> [THE TASK]: Among the lines below, take the one holding "323,79 268,83 60,74", the one holding "<!-- stream -->", and all lines between them. Set them down exactly.

> [SUPPLIED RECORDS]:
+ + + +

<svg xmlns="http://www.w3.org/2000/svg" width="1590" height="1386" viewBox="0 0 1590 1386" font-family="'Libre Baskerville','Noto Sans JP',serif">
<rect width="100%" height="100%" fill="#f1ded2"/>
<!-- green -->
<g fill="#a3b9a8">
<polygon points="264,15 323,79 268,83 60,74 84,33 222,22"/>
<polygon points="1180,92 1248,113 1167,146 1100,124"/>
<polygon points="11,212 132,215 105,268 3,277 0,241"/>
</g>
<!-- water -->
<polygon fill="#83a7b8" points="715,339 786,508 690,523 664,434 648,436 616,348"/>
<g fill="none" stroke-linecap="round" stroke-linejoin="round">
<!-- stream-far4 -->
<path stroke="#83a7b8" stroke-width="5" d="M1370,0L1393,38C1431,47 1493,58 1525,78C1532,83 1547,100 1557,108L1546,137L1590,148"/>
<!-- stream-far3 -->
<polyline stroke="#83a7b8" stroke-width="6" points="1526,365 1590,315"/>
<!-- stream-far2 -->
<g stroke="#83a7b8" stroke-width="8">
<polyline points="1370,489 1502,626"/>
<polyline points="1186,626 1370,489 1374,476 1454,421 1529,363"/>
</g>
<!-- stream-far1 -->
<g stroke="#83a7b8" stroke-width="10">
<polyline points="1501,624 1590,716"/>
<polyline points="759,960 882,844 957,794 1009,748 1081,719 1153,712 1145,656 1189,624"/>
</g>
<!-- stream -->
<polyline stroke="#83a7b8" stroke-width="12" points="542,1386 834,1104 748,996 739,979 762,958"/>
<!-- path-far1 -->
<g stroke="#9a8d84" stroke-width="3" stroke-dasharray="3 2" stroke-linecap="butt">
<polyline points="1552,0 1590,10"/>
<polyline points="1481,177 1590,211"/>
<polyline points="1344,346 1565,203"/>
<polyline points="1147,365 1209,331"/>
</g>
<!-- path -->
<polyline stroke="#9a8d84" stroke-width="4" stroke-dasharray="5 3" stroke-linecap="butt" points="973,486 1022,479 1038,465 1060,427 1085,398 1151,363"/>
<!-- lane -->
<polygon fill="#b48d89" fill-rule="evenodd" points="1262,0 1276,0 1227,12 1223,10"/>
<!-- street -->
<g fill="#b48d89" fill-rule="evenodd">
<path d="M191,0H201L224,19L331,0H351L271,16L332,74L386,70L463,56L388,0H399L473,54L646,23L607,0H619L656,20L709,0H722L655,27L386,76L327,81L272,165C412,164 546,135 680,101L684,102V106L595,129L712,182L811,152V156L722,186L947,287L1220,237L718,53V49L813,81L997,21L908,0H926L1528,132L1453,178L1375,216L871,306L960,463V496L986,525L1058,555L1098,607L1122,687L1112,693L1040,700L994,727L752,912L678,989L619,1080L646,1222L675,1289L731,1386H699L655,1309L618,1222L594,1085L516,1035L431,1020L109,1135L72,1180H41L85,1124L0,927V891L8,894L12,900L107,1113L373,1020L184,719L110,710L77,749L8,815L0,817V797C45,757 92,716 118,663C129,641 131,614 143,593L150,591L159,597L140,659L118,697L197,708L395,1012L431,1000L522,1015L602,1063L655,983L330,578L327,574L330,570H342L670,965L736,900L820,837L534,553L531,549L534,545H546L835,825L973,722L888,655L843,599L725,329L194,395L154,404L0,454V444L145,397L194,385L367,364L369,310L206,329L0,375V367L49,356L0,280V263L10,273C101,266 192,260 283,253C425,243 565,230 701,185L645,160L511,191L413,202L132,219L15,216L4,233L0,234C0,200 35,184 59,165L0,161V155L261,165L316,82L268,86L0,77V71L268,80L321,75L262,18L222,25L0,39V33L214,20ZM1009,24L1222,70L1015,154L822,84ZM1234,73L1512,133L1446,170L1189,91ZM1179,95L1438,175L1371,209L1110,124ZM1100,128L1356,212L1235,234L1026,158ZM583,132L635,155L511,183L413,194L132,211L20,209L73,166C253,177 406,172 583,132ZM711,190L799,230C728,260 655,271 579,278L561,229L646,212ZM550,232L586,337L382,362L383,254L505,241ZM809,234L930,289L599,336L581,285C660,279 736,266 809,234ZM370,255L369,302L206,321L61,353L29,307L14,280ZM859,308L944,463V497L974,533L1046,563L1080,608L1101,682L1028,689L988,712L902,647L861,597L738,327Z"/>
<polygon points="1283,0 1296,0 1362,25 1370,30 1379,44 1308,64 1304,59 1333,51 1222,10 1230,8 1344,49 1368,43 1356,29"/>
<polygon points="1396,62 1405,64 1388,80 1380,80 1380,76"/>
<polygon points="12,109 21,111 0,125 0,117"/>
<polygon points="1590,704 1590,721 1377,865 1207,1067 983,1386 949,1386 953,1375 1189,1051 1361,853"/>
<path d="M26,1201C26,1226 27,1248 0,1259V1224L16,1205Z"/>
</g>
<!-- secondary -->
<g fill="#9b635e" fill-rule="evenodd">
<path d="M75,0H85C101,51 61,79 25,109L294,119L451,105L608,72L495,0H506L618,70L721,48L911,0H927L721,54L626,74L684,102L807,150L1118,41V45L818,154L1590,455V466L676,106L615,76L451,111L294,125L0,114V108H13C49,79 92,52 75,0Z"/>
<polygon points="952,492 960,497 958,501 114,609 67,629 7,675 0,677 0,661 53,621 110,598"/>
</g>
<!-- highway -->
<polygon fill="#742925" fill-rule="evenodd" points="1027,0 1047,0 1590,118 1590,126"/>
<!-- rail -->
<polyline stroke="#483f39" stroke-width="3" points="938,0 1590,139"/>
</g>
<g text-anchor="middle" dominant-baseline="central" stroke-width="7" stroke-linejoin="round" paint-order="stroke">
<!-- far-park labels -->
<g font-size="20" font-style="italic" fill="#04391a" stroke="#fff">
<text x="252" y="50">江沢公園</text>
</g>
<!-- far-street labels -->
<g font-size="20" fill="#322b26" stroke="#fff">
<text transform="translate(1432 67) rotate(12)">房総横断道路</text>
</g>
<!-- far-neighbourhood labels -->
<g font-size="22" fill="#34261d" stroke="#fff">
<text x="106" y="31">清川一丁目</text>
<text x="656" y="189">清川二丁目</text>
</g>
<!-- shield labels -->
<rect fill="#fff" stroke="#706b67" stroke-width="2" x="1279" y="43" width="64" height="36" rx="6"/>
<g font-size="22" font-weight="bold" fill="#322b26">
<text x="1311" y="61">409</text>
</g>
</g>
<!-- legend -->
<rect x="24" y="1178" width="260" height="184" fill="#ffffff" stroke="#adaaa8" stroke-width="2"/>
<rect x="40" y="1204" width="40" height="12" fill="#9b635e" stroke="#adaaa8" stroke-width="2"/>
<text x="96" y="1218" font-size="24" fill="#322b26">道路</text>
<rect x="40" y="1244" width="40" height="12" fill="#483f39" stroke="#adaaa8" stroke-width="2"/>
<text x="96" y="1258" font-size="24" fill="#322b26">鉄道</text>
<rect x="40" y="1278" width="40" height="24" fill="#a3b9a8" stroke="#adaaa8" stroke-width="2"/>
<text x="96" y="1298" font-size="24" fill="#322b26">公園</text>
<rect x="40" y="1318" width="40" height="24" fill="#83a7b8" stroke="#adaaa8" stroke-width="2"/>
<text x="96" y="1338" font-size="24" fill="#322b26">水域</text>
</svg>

+ + + +

> [RESPONSE AREA]:
<polygon points="264,15 323,79 268,83 60,74 84,33 222,22"/>
<polygon points="1180,92 1248,113 1167,146 1100,124"/>
<polygon points="11,212 132,215 105,268 3,277 0,241"/>
</g>
<!-- water -->
<polygon fill="#83a7b8" points="715,339 786,508 690,523 664,434 648,436 616,348"/>
<g fill="none" stroke-linecap="round" stroke-linejoin="round">
<!-- stream-far4 -->
<path stroke="#83a7b8" stroke-width="5" d="M1370,0L1393,38C1431,47 1493,58 1525,78C1532,83 1547,100 1557,108L1546,137L1590,148"/>
<!-- stream-far3 -->
<polyline stroke="#83a7b8" stroke-width="6" points="1526,365 1590,315"/>
<!-- stream-far2 -->
<g stroke="#83a7b8" stroke-width="8">
<polyline points="1370,489 1502,626"/>
<polyline points="1186,626 1370,489 1374,476 1454,421 1529,363"/>
</g>
<!-- stream-far1 -->
<g stroke="#83a7b8" stroke-width="10">
<polyline points="1501,624 1590,716"/>
<polyline points="759,960 882,844 957,794 1009,748 1081,719 1153,712 1145,656 1189,624"/>
</g>
<!-- stream -->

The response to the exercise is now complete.